Middle schools across the country are suspending children with alarming frequency, particularly in some large urban school districts, where numerous schools suspend a third or more of their black male students in
a given year, according to a new study by education researchers Daniel J. Losen and Russell Skiba, and published today by the Southern Poverty Law Center.
The study found that African-American children are suspended far more frequently than white children, in general, with especially high racial differences in middle school, causing them to miss valuable class time during a crucial period in their academic and social development.
In a national sample of more than 9,000 middle schools, 28.3 percent of black males, on average, were suspended at least once during a school year, nearly three times the 10 percent rate for white males. Black females were suspended more than four times as often as white females (18 percent vs. 4 percent).
For all students in the schools examined, the suspension rate was 11.2 percent. Hispanic males faced a 16.3 percent risk of suspension.
In 18 urban districts examined more closely, the average suspension rate for all students was 22.2 percent, double the average for all districts. The study found that 175 middle schools in these districts suspended more than one third of their black male students. Of those, 84 suspended more than half the black males enrolled. Schools with high rates of suspension were also found for other racial groups.
The report – Suspended Education: Urban Middle Schools in Crisis – can be read here.
Losen is a senior education law and policy associate at the Civil Rights Project at the University of California Los Angeles. Skiba is director of the Equity Project at Indiana University’s Center for Evaluation and Education Policy.
"It’s clear from these findings that zero-tolerance policies are pushing too many children out of school at a critical point in their education and are having a disproportionate impact on students of color," said Marion Chartoff, a senior SPLC staff attorney specializing in education issues.
The study adds to a growing body of research questioning the fairness and effectiveness of zero-tolerance polices, which often mandate suspensions for specified offenses.
"As the number of suspensions for kids of all races and all grades has risen dramatically, the gap between suspension rates for blacks and whites has more than tripled – from about 3 percentage points in the 1970s to over 10 percentage points today,” Losen said. “The incredibly high frequency of suspension use in urban middle schools, and the large numbers of youth of color who miss school as a result, is rarely discussed in debates about what we must do to improve our schools."
The researchers focused on middle schools because studies suggest that suspensions in those grades may have significant, long-term repercussions for students and because few previous studies have separated middle school data from that for all grades, masking the extraordinarily high frequency of suspension in middle schools.
Using 2006 data from the U.S. Department of Education’s (DOE) Office for Civil Rights – the most recent data available – the study examined suspensions in approximately 9,220 middle schools in every state in the country.
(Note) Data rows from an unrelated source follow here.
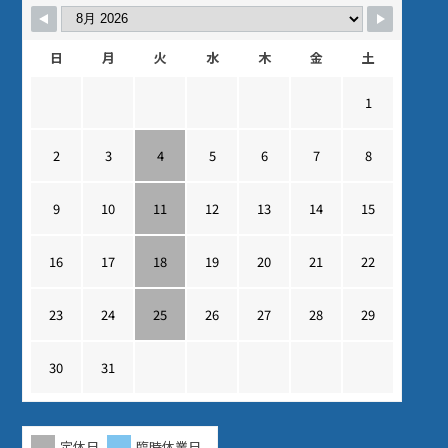
日
月
火
水
木
金
土
1
2
3
4
5
6
7
8
9
10
11
12
13
14
15
16
17
18
19
20
21
22
23
24
25
26
27
28
29
30
31
定休日
臨時休業日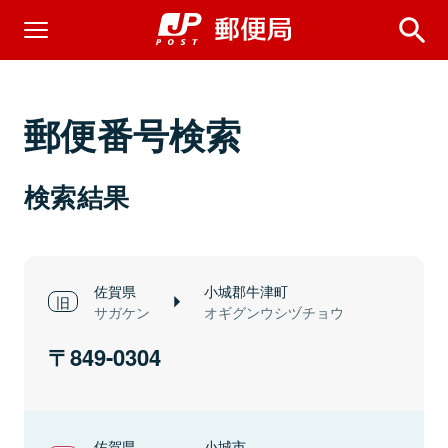
郵便番号検索
検索結果
佐賀県
小城郡牛津町
サガケン
オギグンウシヅチョウ
849-0304
佐賀県
小城市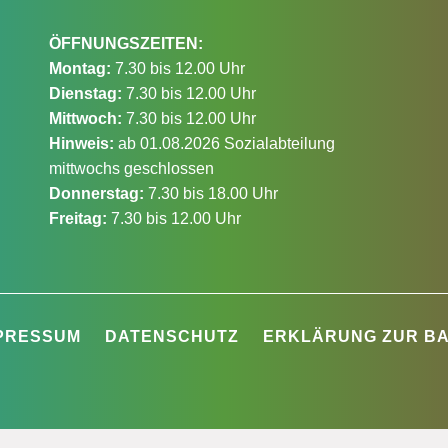
ÖFFNUNGSZEITEN:
Montag:
7.30 bis 12.00 Uhr
Dienstag:
7.30 bis 12.00 Uhr
Mittwoch:
7.30 bis 12.00 Uhr
Hinweis:
ab 01.08.2026 Sozialabteilung
mittwochs geschlossen
Donnerstag:
7.30 bis 18.00 Uhr
Freitag:
7.30 bis 12.00 Uhr
PRESSUM
DATENSCHUTZ
ERKLÄRUNG ZUR BA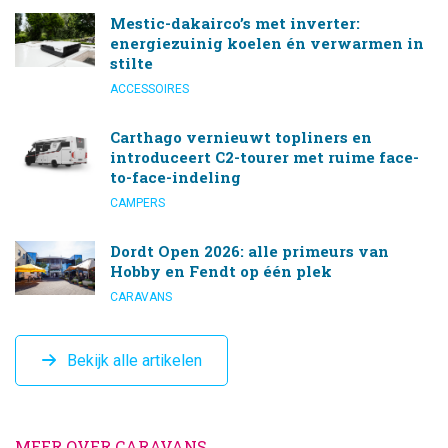
Mestic-dakairco’s met inverter:
energiezuinig koelen én verwarmen in
stilte
ACCESSOIRES
Carthago vernieuwt topliners en
introduceert C2-tourer met ruime face-
to-face-indeling
CAMPERS
Dordt Open 2026: alle primeurs van
Hobby en Fendt op één plek
CARAVANS
Bekijk alle artikelen
MEER OVER CARAVANS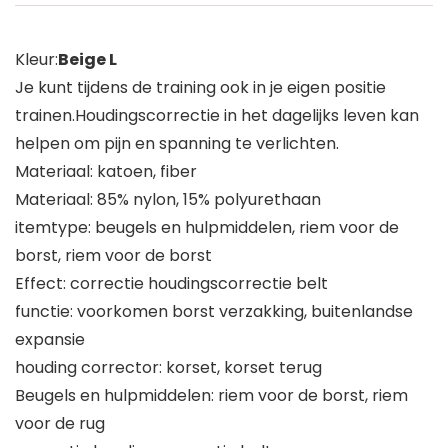
Kleur:
Beige L
Je kunt tijdens de training ook in je eigen positie
trainen.Houdingscorrectie in het dagelijks leven kan
helpen om pijn en spanning te verlichten.
Materiaal: katoen, fiber
Materiaal: 85% nylon, 15% polyurethaan
itemtype: beugels en hulpmiddelen, riem voor de
borst, riem voor de borst
Effect: correctie houdingscorrectie belt
functie: voorkomen borst verzakking, buitenlandse
expansie
houding corrector: korset, korset terug
Beugels en hulpmiddelen: riem voor de borst, riem
voor de rug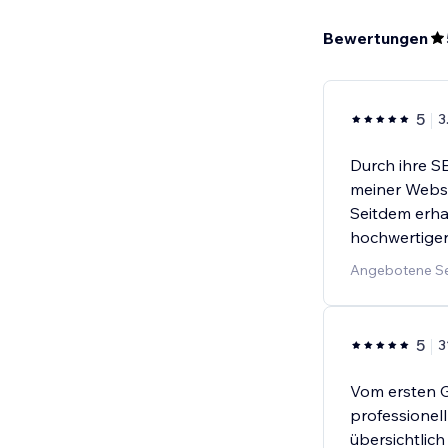
Bewertungen
5
3
Durch ihre S
meiner Websi
Seitdem erhal
hochwertiger
Angebotene Se
5
3
Vom ersten G
professionel
übersichtlich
This data was used to calculate the percentage of a given racial or ethnic group suspended at least once during a school year.
Most of the 18 urban districts studied had several schools that suspended more than 50 percent of a given racial/gender group. In the Palm Beach County, Fla., school district, for example, the suspension rate for black males was 53 percent. The Milwaukee, Wis., school district had a suspension rate of 52 percent for black females.
"The study shows very high rates of discipline for black students in some of our large urban districts," Skiba said. "The important policy question this raises is whether we as a society are comfortable with putting this many students out of school, especially since we know about the negative effects of being out of school."
An earlier study of all out-of-school suspensions in one state found only 5 percent were issued for disciplinary incidents typically considered serious or dangerous, such as possession of weapons or drugs. The remaining 95 percent were either categorized as “disruptive behavior" or "other."
The study released today also notes there is, in general, no evidence that racial disparities in school discipline are the result of higher rates of disruption among black students.
The study recommends that policymakers pay much closer attention to school suspensions at the school and district level and use this information as part of school and district evaluations. Further, the U.S. Department of Education should identify and address unlawful discrimination, and federal law should require an increase in the collection and reporting of school suspension and related discipline data, especially data that looks at both race and gender. This data could help identify schools with high suspension rates for review, as well as determine the need to provide technical assistance on effective alternatives to suspension for schools in crisis.